她心裏憋著一股氣,想給江硯與幾拳的那種。

......

豎日,葭音沒想到自己是最後一個到場。

更沒想到,餘燦燦還是叫了那個學弟。

她狠狠地瞅了餘燦燦一眼,迎著笑臉,一頓飯也算相安無事。

但,這件事沒完,一群人吃完飯又去了KTV。

餘燦燦戳了戳葭音,直直的對上葭音的眼神:“你給我主動一點。”

“我告訴你,不要給我在一棵樹上吊死。”

葭音想逃。

下一首歌是《紳士》

踏著這首歌的節奏,忽然,一直坐在最角落的小學弟朝葭音走了過來。

葭音有一瞬不好的預感。

小學弟長著一張標準的奶狗臉,他乖乖巧巧的喊了一聲:“學姐。”

葭音:“......”

接著,這個不知道叫什麽名字的小學弟不知道從哪裏變成一封信來,雙手遞到了葭音面前。

“學姐...”他聲音緊張的有點顫抖。

葭音想要制止已經開不及,學弟脫口而出:“我喜歡你。”

“......”

葭音原本隨意搭著的下意識的往後撤了一步。

而KTV氛圍正好,有男聲唱道。

“你退半步的動作認真的嗎?”

“小小的動作傷害卻那麽大。

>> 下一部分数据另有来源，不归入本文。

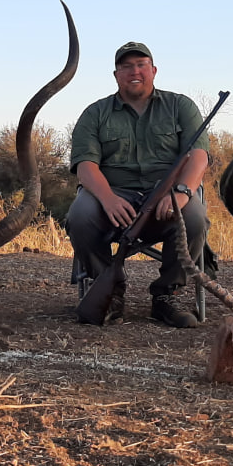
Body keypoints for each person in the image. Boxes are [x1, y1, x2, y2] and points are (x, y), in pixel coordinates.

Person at [66, 41, 209, 328]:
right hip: (114, 197)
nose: (135, 71)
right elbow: (86, 166)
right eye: (126, 66)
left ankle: (166, 296)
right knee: (80, 215)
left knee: (194, 217)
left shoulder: (181, 106)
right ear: (116, 74)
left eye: (141, 65)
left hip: (167, 198)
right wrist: (107, 198)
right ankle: (110, 291)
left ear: (153, 70)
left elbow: (199, 157)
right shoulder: (95, 113)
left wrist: (181, 194)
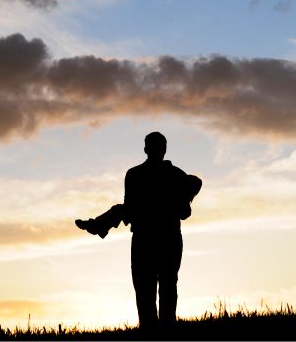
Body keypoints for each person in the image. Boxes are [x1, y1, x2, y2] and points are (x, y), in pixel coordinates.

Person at [75, 132, 202, 331]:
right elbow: (132, 208)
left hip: (154, 238)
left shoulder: (154, 174)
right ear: (163, 149)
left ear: (146, 149)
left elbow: (187, 200)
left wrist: (184, 198)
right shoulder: (169, 174)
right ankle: (160, 329)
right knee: (154, 288)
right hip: (157, 237)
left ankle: (98, 225)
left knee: (156, 288)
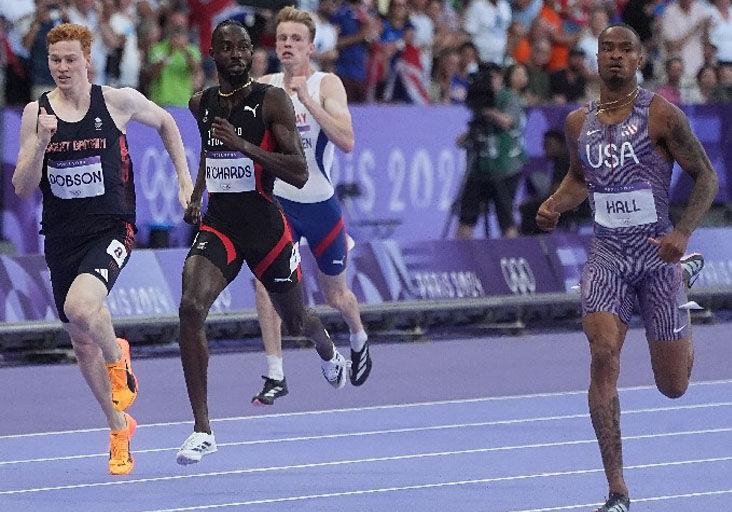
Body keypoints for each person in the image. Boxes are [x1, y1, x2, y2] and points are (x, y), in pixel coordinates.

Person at [536, 24, 718, 511]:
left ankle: (682, 284)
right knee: (602, 352)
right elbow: (580, 177)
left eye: (625, 50)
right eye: (607, 50)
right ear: (596, 60)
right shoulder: (579, 123)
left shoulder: (662, 115)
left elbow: (706, 177)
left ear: (639, 60)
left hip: (659, 259)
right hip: (608, 258)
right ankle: (617, 490)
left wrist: (682, 234)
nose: (615, 57)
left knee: (673, 387)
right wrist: (555, 204)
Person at [12, 23, 194, 475]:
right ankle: (118, 428)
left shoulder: (116, 101)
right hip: (61, 236)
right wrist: (41, 145)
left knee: (82, 304)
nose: (63, 68)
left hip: (112, 228)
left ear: (88, 60)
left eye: (71, 59)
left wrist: (184, 180)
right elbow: (21, 187)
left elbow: (168, 122)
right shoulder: (37, 113)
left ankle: (120, 363)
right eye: (55, 60)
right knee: (80, 339)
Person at [176, 19, 350, 464]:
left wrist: (245, 146)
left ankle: (327, 347)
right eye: (227, 48)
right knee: (191, 307)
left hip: (266, 229)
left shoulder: (271, 100)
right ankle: (202, 429)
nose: (237, 54)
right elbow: (208, 153)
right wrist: (197, 195)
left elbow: (298, 170)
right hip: (219, 225)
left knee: (295, 321)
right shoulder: (202, 103)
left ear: (252, 54)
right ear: (212, 54)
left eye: (244, 48)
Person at [252, 6, 372, 406]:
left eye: (296, 40)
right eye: (282, 38)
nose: (287, 45)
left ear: (310, 46)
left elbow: (348, 141)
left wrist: (307, 100)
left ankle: (357, 334)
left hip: (321, 207)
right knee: (264, 283)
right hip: (280, 204)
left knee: (335, 296)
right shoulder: (264, 86)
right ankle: (275, 371)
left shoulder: (327, 84)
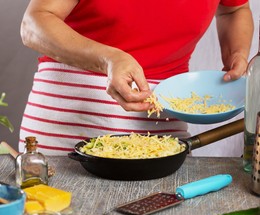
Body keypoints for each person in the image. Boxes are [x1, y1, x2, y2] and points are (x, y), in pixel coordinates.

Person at [19, 0, 253, 155]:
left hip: (160, 133)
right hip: (65, 125)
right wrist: (107, 58)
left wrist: (237, 53)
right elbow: (34, 23)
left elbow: (234, 8)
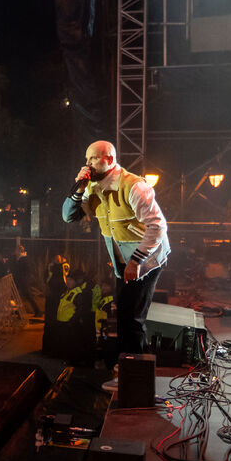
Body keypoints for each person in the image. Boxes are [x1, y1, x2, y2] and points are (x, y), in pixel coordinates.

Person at [63, 140, 170, 381]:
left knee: (131, 317)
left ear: (109, 159)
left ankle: (135, 376)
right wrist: (79, 187)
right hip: (124, 261)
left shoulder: (134, 186)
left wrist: (136, 261)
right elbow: (68, 216)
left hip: (147, 259)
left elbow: (158, 226)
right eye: (86, 158)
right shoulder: (91, 187)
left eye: (93, 158)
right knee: (123, 314)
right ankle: (129, 368)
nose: (87, 164)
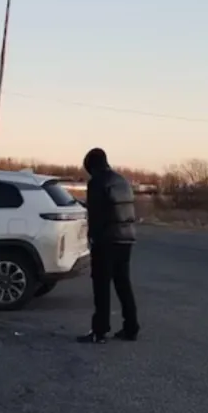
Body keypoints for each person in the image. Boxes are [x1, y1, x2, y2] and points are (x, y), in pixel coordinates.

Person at [78, 147, 140, 344]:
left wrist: (93, 237)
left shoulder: (97, 182)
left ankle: (100, 330)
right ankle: (131, 327)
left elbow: (96, 214)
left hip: (106, 240)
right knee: (123, 284)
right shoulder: (122, 181)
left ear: (92, 166)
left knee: (101, 285)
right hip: (126, 238)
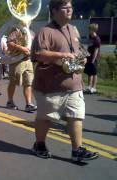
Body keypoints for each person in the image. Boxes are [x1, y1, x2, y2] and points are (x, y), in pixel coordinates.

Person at [31, 0, 98, 162]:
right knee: (46, 118)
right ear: (54, 11)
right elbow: (38, 54)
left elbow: (78, 50)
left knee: (76, 116)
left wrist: (81, 58)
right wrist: (63, 56)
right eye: (65, 7)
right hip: (50, 85)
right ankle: (39, 144)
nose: (69, 10)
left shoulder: (73, 30)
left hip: (74, 84)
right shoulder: (45, 31)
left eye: (71, 7)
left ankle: (77, 150)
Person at [5, 25, 37, 112]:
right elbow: (9, 43)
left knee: (28, 82)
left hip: (28, 60)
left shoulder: (32, 32)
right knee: (13, 82)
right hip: (17, 60)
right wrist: (21, 48)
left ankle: (28, 104)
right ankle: (10, 102)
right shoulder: (16, 30)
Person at [84, 23, 101, 94]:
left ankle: (94, 87)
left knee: (94, 73)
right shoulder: (91, 37)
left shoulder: (97, 39)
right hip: (89, 57)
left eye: (90, 29)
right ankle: (89, 86)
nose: (89, 31)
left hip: (94, 59)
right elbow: (89, 47)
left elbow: (96, 51)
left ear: (93, 30)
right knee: (89, 72)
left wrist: (93, 60)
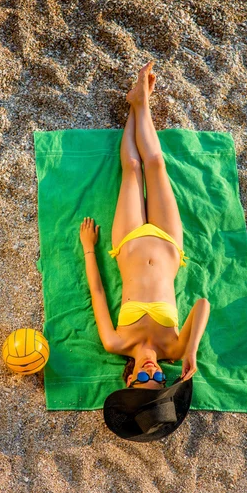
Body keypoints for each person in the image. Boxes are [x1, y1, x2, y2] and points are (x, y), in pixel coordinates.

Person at [79, 60, 210, 393]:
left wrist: (89, 248)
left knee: (133, 167)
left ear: (129, 378)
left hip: (129, 243)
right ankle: (141, 102)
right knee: (156, 163)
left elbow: (97, 292)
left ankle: (137, 103)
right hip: (168, 244)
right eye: (158, 380)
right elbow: (203, 305)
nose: (151, 373)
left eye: (142, 379)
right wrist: (192, 348)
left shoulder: (115, 342)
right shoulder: (174, 349)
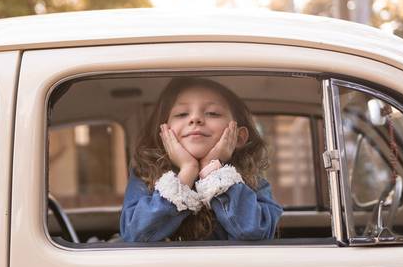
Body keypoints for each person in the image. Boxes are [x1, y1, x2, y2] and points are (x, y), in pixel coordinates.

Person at [120, 77, 283, 242]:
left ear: (238, 137)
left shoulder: (253, 181)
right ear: (164, 135)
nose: (195, 119)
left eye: (213, 113)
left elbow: (255, 233)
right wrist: (187, 171)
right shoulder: (144, 175)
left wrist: (212, 170)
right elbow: (135, 235)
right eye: (182, 114)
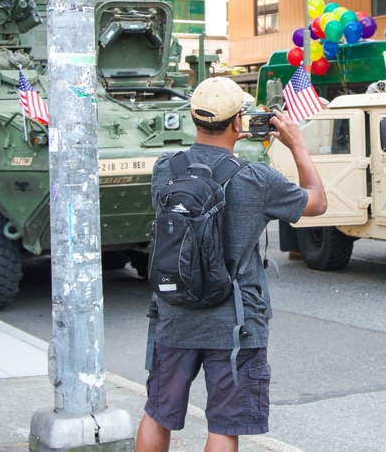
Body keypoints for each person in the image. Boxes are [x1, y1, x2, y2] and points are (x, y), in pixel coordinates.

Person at [135, 76, 327, 452]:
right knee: (223, 425)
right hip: (235, 323)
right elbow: (317, 202)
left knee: (158, 412)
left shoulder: (165, 168)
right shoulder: (256, 178)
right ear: (239, 122)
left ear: (194, 117)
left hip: (174, 313)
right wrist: (297, 144)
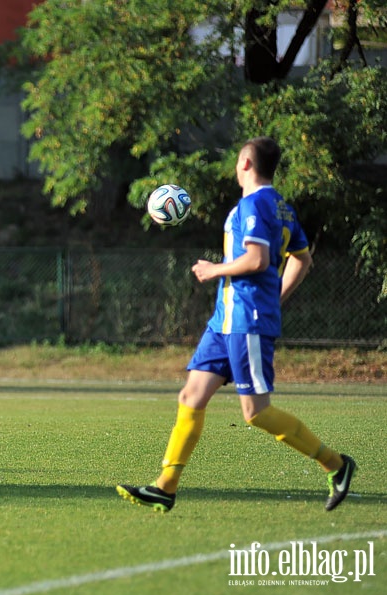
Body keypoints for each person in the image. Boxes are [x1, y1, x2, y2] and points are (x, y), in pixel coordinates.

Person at [116, 137, 356, 512]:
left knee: (256, 412)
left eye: (236, 159)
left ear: (246, 162)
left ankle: (336, 464)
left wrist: (215, 270)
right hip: (225, 320)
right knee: (191, 397)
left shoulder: (254, 205)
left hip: (248, 320)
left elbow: (258, 260)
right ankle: (165, 486)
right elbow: (302, 260)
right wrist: (275, 297)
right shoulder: (282, 208)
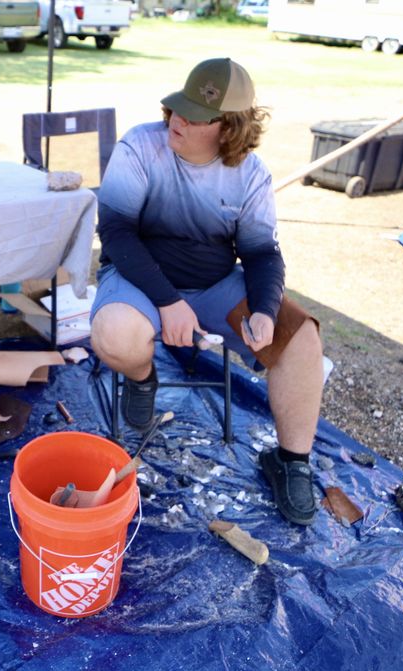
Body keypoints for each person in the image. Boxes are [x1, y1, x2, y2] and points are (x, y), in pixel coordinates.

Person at [89, 57, 324, 526]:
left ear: (230, 128)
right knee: (115, 334)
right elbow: (115, 231)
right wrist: (168, 302)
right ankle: (141, 378)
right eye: (178, 108)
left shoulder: (251, 173)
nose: (177, 119)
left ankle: (291, 461)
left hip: (215, 284)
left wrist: (264, 308)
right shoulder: (140, 145)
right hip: (139, 278)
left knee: (302, 342)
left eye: (196, 116)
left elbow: (261, 253)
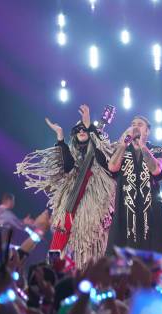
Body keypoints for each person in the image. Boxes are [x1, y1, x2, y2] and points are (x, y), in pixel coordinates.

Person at [16, 105, 116, 268]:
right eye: (78, 130)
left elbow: (101, 151)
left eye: (84, 129)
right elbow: (67, 166)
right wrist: (60, 136)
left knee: (86, 245)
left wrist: (89, 125)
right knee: (58, 242)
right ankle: (51, 272)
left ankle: (84, 275)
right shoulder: (74, 155)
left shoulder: (98, 150)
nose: (81, 131)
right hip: (70, 204)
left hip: (91, 206)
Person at [107, 115, 162, 253]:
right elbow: (112, 167)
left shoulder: (156, 150)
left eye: (140, 124)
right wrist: (123, 144)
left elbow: (156, 170)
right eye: (133, 124)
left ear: (147, 131)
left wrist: (142, 147)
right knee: (119, 258)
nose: (135, 126)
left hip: (150, 213)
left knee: (149, 258)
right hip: (125, 211)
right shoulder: (122, 149)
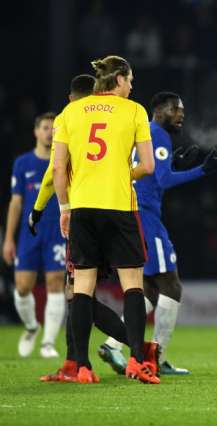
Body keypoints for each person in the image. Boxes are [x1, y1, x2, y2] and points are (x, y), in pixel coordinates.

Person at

”

葭音:“......”

江硯與踏進KTV正門時,消息再次傳來。

手機“叮”一聲。

男人單手從口袋中拿出手機,垂眸看了眼。

【緊急,再不來葭音要被撬走了。】

江硯與腳步一頓,周遭氣氛嗖的冷了下來。

他盯著那個“撬”,眉頭擰在了一起。